I didn't know what to do and because Soonyoung left I felt an unusual loneliness that I wasn't used to.

I didn't understand why he'd get so upset about me saying something about my health.

Now I know I shouldn't tell him about the surgery after all..

Nothing else but silence filled my stiff, uncomfortable room.

But I was wrong, he visited again and with another flower.

"I'm sorry." He started and smiled. "It's not your fault I got upset. I shouldn't have."

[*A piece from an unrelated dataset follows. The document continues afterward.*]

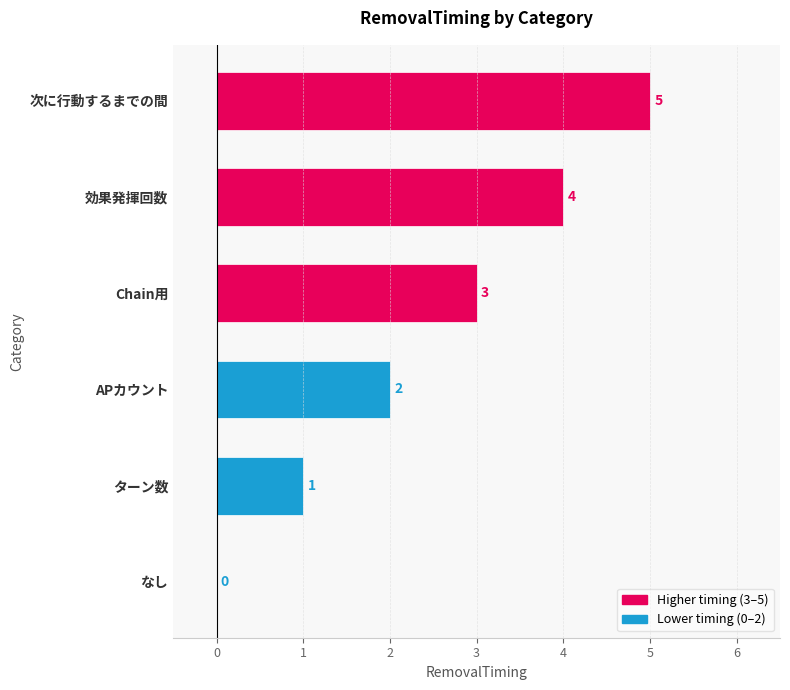

True or false: the data shows 7 at 効果発揮回数.

False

He looked at me and his smile faded. "What's wrong?"

I was extremely sad. "I thought you stopped being my friend, you're the only person I ever see anymore.."

"No Jihoon," he started. "I just thought of something when you said that is all."

I tilted my head. "What did you think?" My voice was now quieter than before when we first met because my throat was sore.

"It's nothing." He reassured.

"If you don't tell me I'll scream on the top of my lungs and waste my voice."

He jumped up in panic. "No, no, don't!"

"Tell me." I urged on. "I won't feel bad if you tell me."

He gave off a shifted glance and sighed. "I know you would."

"One.. two.." he covered my mouth with his hand instantly.

"Okay okay! Fine." He let out a breath and I felt victorious.

However that feeling went away went I saw his expression soften and he smiled sadly.

"My parents." He let out. "My mom had gotten sick and passed away and my father overdosed afterwards. That's it. It's not your fault, I just remembered it."

He gave the quickest explanation.

Suddenly I felt a sinking feeling inside my stomach.

"Oh my god I'm so sorry.." I felt terrible.

And he waved his hand. "Don't say sorry I'm okay." He smiled. "Because I'm not alone anymore."